Azure Data Lake - HDInsight vs Data Warehouse Azure Data Lake - HDInsight vs Data Warehouse azure azure

Azure Data Lake - HDInsight vs Data Warehouse


If your main purpose is to query data stored in the Azure Data Warehouse (ADW) then there is not real benefit to using Azure Data Lake Analytics (ADLA). But as soon as you have other (un)structured data stored in ADLS, like json documents or csv files for example, the benefit of ADLA becomes clear as U-Sql allows you to join your relational data stored in ADW with the (un)structured / nosql data stored in ADLS.

Also, it enables you to use U-Sql to prepare this other data for direct import in ADW, so Azure Data Factory is not longer required to get the data into you data warehouse. See this blogpost for more information:

A common use case for ADLS and SQL DW is the following. Raw data is ingested into ADLS from a variety of sources. Then ADL Analytics is used to clean and process the data into a loading ready format. From there, the high value data can be imported into Azure SQL DW via PolyBase.

..

You can import data stored in ORC, RC, Parquet, or Delimited Text file formats directly into SQL DW using the Create Table As Select (CTAS) statement over an external table.


Please note that the SQL statement in SQL Data Warehouse is currently NOT generating U-SQL behind the scenes. Also, the use cases between ADLA/U-SQL and SDW are different.
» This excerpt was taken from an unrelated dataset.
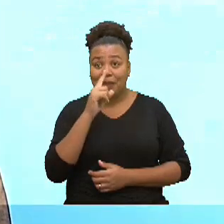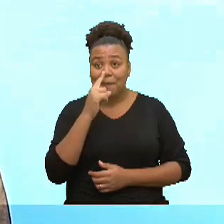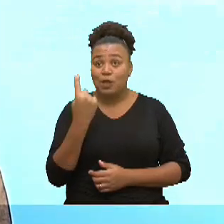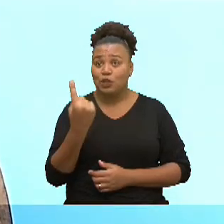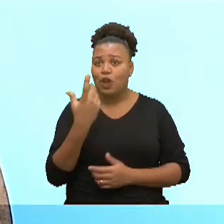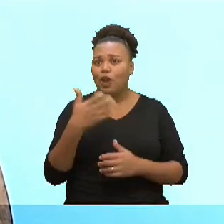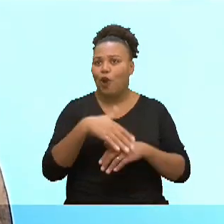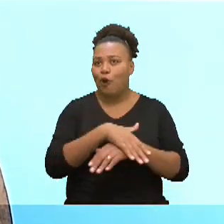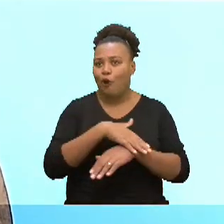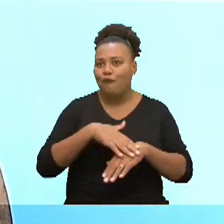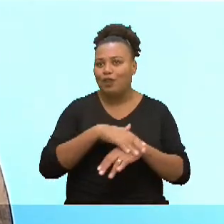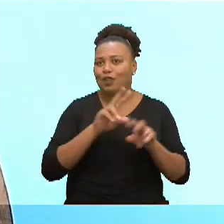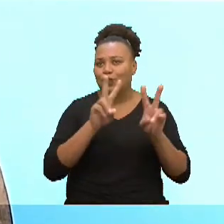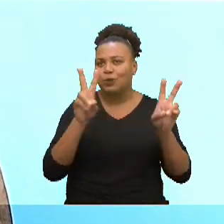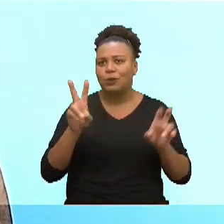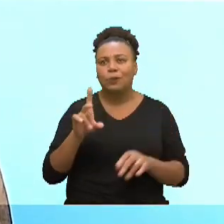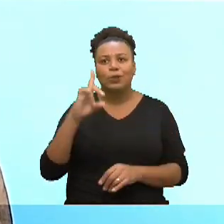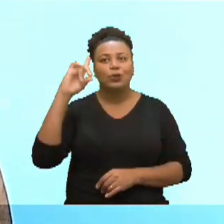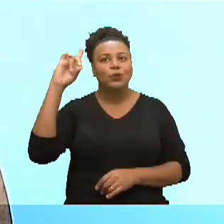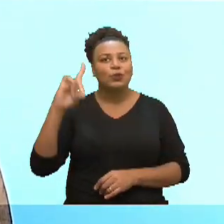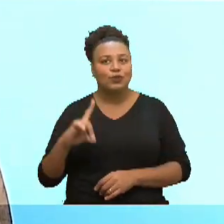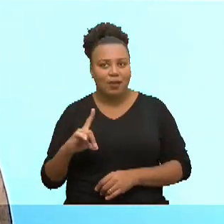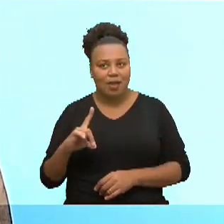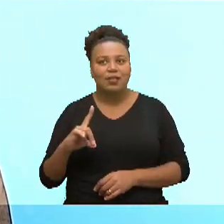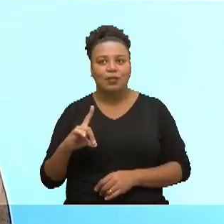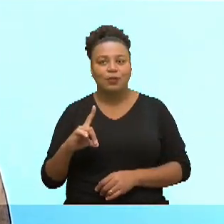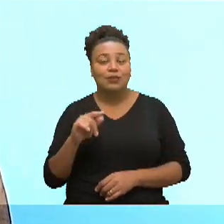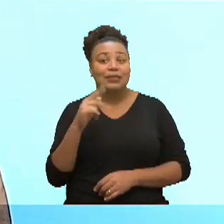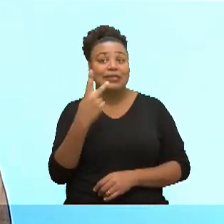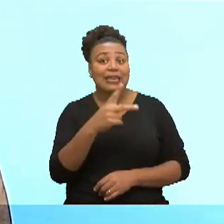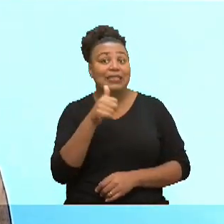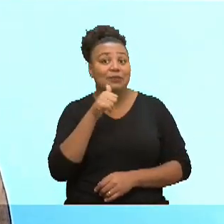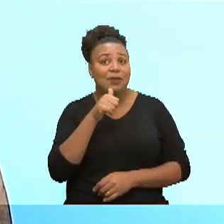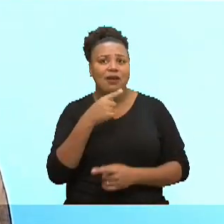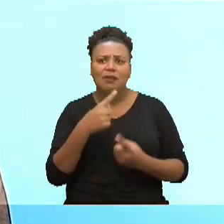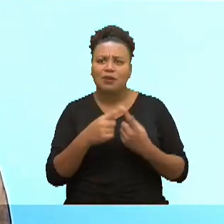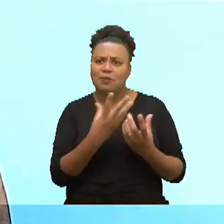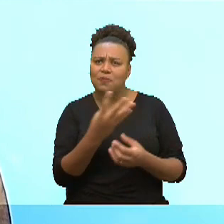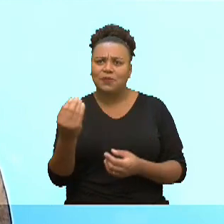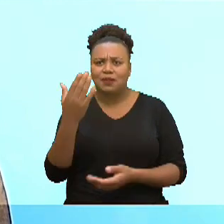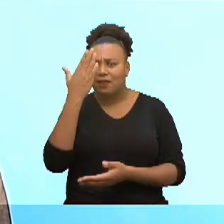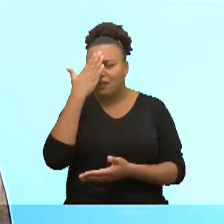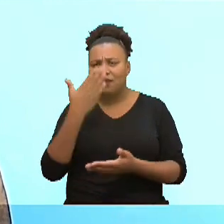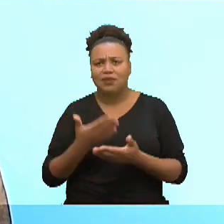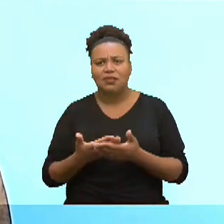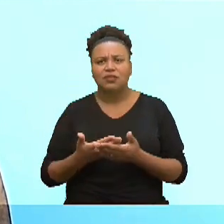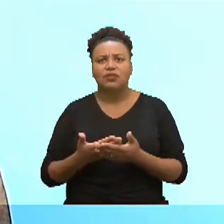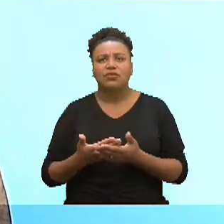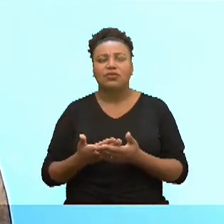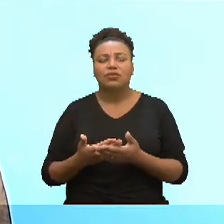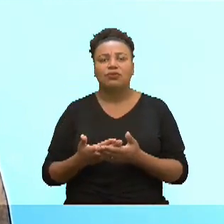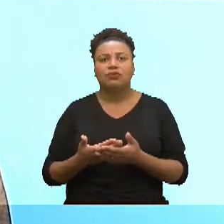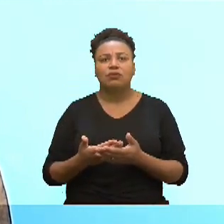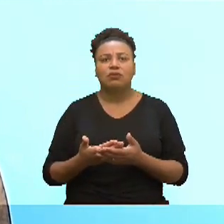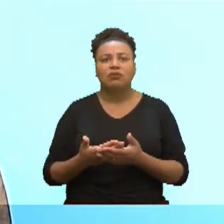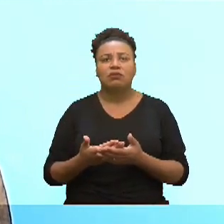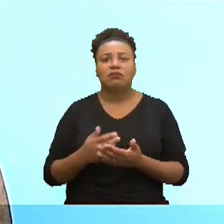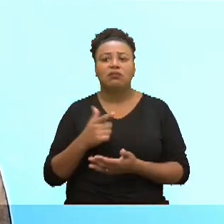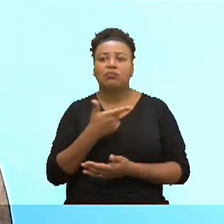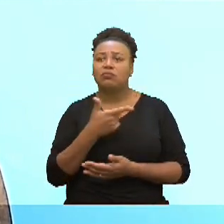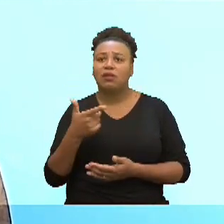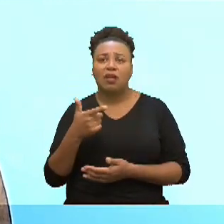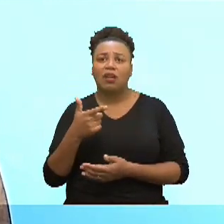contigo sobre o direito dessas mulheres, porque muitas acreditam que estão, que estão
ADLA is giving you an processing engine to do batch data preparation/cooking to generate your data to build a data mart/warehouse that you then can read interactively with SQL DW. In your example above, you seem to be mainly doing the second part. Adding "Views" on top on these EXTERNAL tables to do transformations in SQL DW will quickly run into scalability limits if you operating on big data (and not just a few 100k rows).